Diese Stelle spricht zumindest dafür, dass die römischen Juden im Mittelalter eine Tradition kannten, der zufolge sich die Tempelgerätschaften in christlicher Hand befanden. Ein Jahrhundert später wurde diese Behauptung von Christen erhoben. Ein Mosaik in einem Deckengewölbe der St. Johannes-Kirche im Lateran aus dem Jahr 1291 enthält eine Inschrift, die nicht nur die Gegenwart der Bundeslade, sondern auch der Menora und der Säulen verkündet: «Titus und Vespasian haben die hier befindliche Lade und den Leuchter … und die vier Säulen den Juden in Jerusalem weggenommen und nach Rom gebracht.» Obwohl weder Christen noch Juden damals die Menora wirklich sehen konnten, empfanden beide deren Anwesenheit intensiv. Gehen Juden heute nach Rom, ist die Menora nicht weniger präsent – aber sie ist auch abwesend. Juden wissen, dass ihre heiligen Gerätschaften nach Rom gebracht wurden, wie diese als Titusbogen bekannte, offene Wunde schildert. Sie werden überdies durch die Überbleibsel aus den jüdischen Katakomben Roms aus dem vierten Jahrhundert an die Menora erinnert, die grösstenteils im Vatikan sicher aufbewahrt und ausgestellt werden. Hätte der Vatikan die echte Menora und andere Gerätschaften tatsächlich im Besitz, gäbe es in unserer stärker ökumenisch orientierten Zeit keinen Grund für die Annahme, dass die Kirche diese Gegenstände der Öffentlichkeit vorenthielte. Der Vatikan stellt ja zahlreiche, herausragende jüdische Manuskripte und Kunstgegenstände aus.
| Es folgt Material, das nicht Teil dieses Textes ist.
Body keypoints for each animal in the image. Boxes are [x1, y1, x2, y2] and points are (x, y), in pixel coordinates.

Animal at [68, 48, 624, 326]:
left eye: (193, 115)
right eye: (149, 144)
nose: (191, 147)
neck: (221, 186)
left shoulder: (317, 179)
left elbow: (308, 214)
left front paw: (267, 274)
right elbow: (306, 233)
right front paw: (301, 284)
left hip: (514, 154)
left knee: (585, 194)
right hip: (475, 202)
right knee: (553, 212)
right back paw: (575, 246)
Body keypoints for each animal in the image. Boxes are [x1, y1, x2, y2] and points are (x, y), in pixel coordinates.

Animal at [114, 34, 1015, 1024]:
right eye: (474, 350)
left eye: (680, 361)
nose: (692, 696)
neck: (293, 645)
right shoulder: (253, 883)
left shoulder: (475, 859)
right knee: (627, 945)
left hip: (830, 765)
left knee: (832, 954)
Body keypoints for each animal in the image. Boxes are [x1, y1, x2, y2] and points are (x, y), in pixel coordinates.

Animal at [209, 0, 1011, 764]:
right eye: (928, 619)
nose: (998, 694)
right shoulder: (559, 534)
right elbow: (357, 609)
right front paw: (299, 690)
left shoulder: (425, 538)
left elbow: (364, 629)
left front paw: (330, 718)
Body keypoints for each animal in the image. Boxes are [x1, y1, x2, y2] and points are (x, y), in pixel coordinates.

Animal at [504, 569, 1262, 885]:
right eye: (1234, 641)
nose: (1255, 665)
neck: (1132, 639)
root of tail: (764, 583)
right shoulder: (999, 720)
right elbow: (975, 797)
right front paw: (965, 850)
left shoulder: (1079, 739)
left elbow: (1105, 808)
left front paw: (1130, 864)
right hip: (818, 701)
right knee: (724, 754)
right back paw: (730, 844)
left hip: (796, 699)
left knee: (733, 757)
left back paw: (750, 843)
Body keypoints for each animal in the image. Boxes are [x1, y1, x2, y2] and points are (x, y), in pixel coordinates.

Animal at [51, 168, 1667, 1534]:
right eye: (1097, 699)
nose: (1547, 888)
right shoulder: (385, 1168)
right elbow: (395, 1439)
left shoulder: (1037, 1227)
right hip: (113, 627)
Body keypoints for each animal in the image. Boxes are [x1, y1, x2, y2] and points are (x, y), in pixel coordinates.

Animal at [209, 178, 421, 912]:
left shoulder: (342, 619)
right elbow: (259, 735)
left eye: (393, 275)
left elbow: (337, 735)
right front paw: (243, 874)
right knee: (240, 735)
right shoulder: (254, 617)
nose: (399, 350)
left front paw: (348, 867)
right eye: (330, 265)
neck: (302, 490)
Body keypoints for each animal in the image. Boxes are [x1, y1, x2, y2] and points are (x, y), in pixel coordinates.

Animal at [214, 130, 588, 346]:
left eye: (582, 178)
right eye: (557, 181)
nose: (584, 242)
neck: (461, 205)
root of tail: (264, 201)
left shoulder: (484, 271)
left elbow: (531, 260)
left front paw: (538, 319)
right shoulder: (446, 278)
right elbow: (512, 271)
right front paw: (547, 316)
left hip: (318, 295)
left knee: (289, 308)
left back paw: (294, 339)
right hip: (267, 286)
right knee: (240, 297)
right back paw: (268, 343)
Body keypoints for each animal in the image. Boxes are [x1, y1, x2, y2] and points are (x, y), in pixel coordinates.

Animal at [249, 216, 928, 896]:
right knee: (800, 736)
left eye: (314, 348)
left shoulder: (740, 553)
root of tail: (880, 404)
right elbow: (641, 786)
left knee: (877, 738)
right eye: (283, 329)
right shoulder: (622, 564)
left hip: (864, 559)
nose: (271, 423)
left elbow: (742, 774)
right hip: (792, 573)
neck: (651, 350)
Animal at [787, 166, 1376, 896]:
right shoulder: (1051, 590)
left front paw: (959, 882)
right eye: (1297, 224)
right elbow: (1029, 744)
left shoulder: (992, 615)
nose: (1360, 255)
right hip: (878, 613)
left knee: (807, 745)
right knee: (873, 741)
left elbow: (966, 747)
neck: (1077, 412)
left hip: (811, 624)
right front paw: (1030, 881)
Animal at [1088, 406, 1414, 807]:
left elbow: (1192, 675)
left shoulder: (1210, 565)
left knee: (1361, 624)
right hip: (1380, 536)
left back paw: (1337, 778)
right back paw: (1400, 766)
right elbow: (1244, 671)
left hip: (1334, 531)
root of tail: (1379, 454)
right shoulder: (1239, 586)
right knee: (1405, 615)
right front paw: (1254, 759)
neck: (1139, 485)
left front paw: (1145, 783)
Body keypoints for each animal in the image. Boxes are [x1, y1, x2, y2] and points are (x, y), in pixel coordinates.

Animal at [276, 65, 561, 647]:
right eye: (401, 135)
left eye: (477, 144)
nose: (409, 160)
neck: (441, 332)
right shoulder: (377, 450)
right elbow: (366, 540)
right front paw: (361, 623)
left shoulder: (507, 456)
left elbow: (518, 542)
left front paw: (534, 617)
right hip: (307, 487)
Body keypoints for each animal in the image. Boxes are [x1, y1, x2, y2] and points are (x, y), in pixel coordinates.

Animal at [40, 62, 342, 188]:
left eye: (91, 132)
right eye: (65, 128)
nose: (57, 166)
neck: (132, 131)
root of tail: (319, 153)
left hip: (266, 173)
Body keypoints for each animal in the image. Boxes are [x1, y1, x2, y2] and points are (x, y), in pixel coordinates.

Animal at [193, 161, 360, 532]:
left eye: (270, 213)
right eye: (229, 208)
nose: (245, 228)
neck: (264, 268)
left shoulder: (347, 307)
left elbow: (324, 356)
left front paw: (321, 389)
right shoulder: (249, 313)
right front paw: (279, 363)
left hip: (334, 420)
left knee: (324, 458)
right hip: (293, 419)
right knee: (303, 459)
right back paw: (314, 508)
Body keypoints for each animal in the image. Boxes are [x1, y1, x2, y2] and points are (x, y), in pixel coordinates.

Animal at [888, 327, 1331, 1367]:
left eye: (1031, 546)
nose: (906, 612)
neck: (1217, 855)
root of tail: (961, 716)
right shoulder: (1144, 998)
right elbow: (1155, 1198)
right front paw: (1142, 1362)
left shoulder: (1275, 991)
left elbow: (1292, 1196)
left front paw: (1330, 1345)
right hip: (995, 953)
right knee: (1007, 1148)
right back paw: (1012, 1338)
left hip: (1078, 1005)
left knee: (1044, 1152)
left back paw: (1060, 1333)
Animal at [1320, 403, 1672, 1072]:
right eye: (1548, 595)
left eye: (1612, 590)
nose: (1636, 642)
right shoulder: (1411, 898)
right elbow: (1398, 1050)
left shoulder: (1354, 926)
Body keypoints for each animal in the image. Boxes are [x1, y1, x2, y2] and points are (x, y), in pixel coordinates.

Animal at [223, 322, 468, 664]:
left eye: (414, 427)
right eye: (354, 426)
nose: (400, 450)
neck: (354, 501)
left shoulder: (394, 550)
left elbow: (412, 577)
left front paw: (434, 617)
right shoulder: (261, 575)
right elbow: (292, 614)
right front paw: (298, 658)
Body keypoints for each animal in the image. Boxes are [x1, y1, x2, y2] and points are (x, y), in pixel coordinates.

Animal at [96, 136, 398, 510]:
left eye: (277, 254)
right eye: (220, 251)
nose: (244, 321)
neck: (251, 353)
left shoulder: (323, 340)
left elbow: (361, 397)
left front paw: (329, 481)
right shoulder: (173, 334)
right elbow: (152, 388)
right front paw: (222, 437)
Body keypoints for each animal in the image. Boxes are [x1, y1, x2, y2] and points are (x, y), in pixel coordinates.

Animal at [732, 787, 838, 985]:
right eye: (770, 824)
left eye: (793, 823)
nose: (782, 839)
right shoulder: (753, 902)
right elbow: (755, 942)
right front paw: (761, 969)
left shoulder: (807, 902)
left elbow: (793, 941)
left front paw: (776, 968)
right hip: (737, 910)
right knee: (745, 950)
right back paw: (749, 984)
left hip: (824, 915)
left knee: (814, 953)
Ich kann mir die Menora unter einer gewaltigen Kuppel vorstellen, wie sie auf einem Sockel ruht, umgeben von einem seidenen Tau und auf beiden Seiten flankiert von einer italienischen Wache. Aber das ist nur ein Traum. Doch solange Juden daran glauben, dass die Menora eines Tages Jerusalem zurückgegeben wird, solange bleibt auch die ewige jüdische Hoffnung auf die Rückkehr des Messias erhalten. ●

Von Haus aus Kulturhistoriker, beschäftigt sich Steven Fine mit dem Judentum in der griechischen und römischen Epoche. Fine ist Professor für Jüdische Geschichte an der Yeshiva University in New York, wo er das Seminar für Jüdische Geschichte am Yeshiva College sowie das Zentrum für Israel-Studien leitet.